Metadata-Version: 2.1
Name: airscraper
Version: 0.1.4
Summary: Airtable Download CSV helper
Home-page: https://github.com/banditelol/airscraper
Author: Aditya Rachman Putra
Author-email: adityarputra@gmail.com
License: UNKNOWN
Platform: UNKNOWN
Classifier: Programming Language :: Python :: 3
Classifier: License :: OSI Approved :: MIT License
Classifier: Operating System :: OS Independent
Description-Content-Type: text/markdown
License-File: LICENSE

# Airscraper
[![Open In Colab](https://colab.research.google.com/assets/colab-badge.svg)](https://colab.research.google.com/github/banditelol/airscraper/blob/master/notebook/Airtable%20Scraping%20CSV.ipynb)
[![PyPI version](https://badge.fury.io/py/airscraper.svg)](https://badge.fury.io/py/airscraper)

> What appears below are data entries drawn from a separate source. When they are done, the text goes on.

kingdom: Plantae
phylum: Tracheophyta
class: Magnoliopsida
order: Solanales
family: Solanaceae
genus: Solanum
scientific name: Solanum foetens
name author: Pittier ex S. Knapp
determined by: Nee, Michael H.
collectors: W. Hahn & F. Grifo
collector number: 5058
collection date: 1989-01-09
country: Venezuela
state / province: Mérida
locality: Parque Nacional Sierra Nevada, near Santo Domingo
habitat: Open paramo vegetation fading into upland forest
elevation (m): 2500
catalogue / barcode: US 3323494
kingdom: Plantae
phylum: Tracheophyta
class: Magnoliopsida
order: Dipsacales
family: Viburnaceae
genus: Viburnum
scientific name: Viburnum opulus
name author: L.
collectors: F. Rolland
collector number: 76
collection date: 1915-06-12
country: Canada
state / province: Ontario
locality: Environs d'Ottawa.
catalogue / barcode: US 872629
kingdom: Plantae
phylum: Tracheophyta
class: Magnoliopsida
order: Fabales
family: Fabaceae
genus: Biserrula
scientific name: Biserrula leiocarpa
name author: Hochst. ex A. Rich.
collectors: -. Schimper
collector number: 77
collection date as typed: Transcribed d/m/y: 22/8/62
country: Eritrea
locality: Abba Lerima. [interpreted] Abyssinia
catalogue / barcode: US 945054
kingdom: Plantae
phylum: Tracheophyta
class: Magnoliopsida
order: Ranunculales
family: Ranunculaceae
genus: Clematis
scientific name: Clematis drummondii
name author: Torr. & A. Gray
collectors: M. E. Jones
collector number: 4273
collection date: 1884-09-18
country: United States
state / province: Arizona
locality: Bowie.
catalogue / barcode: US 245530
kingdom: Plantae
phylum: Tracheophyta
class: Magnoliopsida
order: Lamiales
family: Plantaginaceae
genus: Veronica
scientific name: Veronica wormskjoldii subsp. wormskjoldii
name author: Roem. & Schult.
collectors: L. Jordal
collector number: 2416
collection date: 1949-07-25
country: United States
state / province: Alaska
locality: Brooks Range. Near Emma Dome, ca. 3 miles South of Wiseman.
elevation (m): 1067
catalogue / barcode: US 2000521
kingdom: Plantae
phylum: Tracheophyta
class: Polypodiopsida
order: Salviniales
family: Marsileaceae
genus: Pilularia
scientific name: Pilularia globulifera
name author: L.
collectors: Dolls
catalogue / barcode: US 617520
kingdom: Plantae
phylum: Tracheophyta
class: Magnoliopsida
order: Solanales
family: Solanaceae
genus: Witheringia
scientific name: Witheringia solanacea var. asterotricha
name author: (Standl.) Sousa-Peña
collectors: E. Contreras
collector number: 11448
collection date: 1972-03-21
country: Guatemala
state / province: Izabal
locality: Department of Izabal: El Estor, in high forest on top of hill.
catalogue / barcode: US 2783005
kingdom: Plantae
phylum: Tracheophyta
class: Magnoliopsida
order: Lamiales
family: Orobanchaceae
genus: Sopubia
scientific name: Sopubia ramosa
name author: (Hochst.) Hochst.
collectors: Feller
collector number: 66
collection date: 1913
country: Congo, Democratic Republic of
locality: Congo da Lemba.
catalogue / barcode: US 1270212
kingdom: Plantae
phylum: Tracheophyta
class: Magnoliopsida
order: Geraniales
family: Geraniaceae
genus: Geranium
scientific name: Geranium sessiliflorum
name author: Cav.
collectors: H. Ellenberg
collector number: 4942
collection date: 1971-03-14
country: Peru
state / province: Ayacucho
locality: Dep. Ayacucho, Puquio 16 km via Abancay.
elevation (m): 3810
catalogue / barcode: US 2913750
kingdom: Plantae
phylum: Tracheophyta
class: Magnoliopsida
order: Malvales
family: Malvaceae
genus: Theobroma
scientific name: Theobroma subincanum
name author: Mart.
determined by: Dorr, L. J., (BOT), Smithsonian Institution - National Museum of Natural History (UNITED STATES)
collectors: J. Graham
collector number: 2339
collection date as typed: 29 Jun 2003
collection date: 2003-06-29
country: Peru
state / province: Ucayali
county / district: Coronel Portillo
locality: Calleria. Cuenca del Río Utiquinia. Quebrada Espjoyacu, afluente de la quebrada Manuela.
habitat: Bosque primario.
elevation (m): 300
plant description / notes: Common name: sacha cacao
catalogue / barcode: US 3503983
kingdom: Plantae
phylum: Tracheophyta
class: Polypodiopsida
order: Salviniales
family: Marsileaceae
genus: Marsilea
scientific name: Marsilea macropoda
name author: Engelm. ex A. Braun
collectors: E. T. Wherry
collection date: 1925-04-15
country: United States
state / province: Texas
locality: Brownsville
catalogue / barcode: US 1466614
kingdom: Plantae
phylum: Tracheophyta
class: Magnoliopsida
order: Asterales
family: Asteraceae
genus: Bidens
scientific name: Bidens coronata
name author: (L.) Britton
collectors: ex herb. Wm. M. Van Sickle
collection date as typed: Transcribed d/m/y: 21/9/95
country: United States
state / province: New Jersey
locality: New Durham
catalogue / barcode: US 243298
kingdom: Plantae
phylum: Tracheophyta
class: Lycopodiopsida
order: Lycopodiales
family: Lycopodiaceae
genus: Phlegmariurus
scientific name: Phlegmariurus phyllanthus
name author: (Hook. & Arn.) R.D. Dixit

A simple scraper to download csv from any airtable shared view programatically, think of it as a programatic way of downloading csv from airtable shared view.
Use it if:
- You want to download a shared view periodically
- You don't mind the shared view to be accessed basically without authorization

## Requirements
Because its a simple scraper, basically only beautifulsoup is needed
- BeautifulSoup4
- Pandas

## Installation

### Using pip (Recommended)

`pip install airscraper`

### Build From Source
- Install build dependencies:
``` Bash
pip install --upgrade pip setuptools wheel
pip install tqdm
pip install --user --upgrade twine
```
- Build the Package
  - `python setup.py bdist_wheel`
- Install the built Package
  - `pip install --upgrade dist/airscraper-0.1-py3-none-any.whl `
- Use it without adding python in front of it
  - `airscraper [url]`

### Direct Execution (Testing Purpose)
- Clone this project
- Install the requirements
  - `pip install -r requirements.txt`
- run the code
  - `python airscraper/airscraper.py [url]`

## Usage

Create a [shared view link](https://support.airtable.com/hc/en-us/articles/205752117-Creating-a-base-share-link-or-a-view-share-link#viewsharelink) and use that link to download the shared view into csv. All `[url]` mentioned in the examples are referring to the shared view link you get from this step.

### As CLI

``` Bash
# Print Result to Terminal
python airscraper/airscraper.py [url]

# Pipe the result to csv file
python airscraper/airscraper.py [url] > [filename].csv

```

### As Python Package

``` Python
from airscraper import AirScraper

client = AirScraper([url])
data = client.get_table().text

# print the result
print(data)

# save as file
with open('data.csv','w') as f:
  f.write(data)

# use it with pandas
from io import StringIO
import pandas as pd

df = pd.read_csv(StringIO(data), sep=',')
df.head()
```

## Help
```
usage: airscraper [-h] [-l LOCALE] [-tz TIMEZONE] view_url

Download CSV from Airtable Shared View Link, You can pass the result to file using
'> name.csv'

positional arguments:
  view_url              url generated from sharing view using link in airtable

optional arguments:
  -h, --help            show this help message and exit
  -l LOCALE, --locale LOCALE
                        Your locale, default to 'en'
  -tz TIMEZONE, --timezone TIMEZONE
                        Your timezone, use URL encoded string, default to
                        'Asia/Jakarta'
```

## What's next
Currently I'm thinking of several things in mind:
- ✅ Making this installed package
- Adds accessibility to use it in FaaS Platform (most use case I could thought of are related to this)
- ✅ Create a proper package that can be imported (so I could use it in my ETL script)
- ✅ Fill in LICENSE and setup.py, (to be honest I have no idea yet what to put into it)
  - It turns out there are a lot of resources [out there](https://dzone.com/articles/executable-package-pip-install) if you know what to look for :)

## Contributing
If you have similar problem or have any idea to improve this package please let me know in the issues or just hit me up on twitter [@BanditelolRP](https://twitter.com/banditelolRP)

### Development

If you're going to try to develop it yourself, here's my overall workflow

**1. Create a virtual environment**

I usually used `venv` on python 3.8 to create a new virtualenvironment

```bash
python -m venv venv
# and activate the environment
source venv/bin/activate
```

**2. Create a virtual environment**

Install necessary requirements and install the package for development using editable

```bash
pip install wheels pytest -q
pip install -r requirements.txt
pip install -e .
```

**3. Play around with the code**

You can browse the notebook for explanation on how it works and some example use case, and I really appreciate helps in documentation and testing. Have fun!